The movement of large portions of life to a more digital space has spawned a huge influx in data collection. Government agencies and private businesses alike are gathering massive amounts of information in a trend that has been dubbed big data. And yet, many of these organizations are struggling under the weight of all this raw data.
Let's take a look at the biggest challenges facing big data that are preventing government agencies from fully utilizing it:
Big data is just too big
The main problem with these collections of information is the fact that there is entirely too much data to reasonably comb through. FedTech contributor Calvin Hennick stated that the EPA expects many sectors within the agency to begin seeing more than 100 million data points collected annually.
The first problem this wave of information poses is in deciding what to do with it all. The 2010 federal data center consolidation initiative is pushing government agencies to centralize their IT needs in order to cull the massive data sprawl that had been created in the previous few years.

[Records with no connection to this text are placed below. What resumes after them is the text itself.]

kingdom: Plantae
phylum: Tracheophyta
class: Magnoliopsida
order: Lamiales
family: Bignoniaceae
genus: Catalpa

While this effort has proven worthwhile due to decreases in costs and confusion, it's also cut the number of facilities government agencies can rely on in terms of data storage.
This is a big issue because data collection is only going to increase in the years to come. Cisco's visual networking index predicted that by year's end 2016, global IP traffic will surpass a zettabyte annually. In fact, the report also found that by 2019, traffic is expected to hit an astounding 2 zettabytes every year. That's an incredible amount of information, and collecting and storing even a small portion will continue to prove troublesome.
Big data's size affects analysis, too
The other major challenge agencies must overcome if they wish to utilize big data has to do with analysis. One area that is expected to benefit from big data analytics is the financial sector. Fraud is a problem with every industry, but Wall Street is a particular problem area for the government. The Securities and Exchange Commission could very well use big data to help catch some of these criminals, but CIO Pamela Dyson said in FedTech that the agency is a long way off from being able to comb through the massive amount of information.
"If you can analyze more data faster, you can do deeper examinations or you can examine more registrants," said Dyson. "But there's a lot of data to collect, and right now, the ability and capability of our systems restrict us.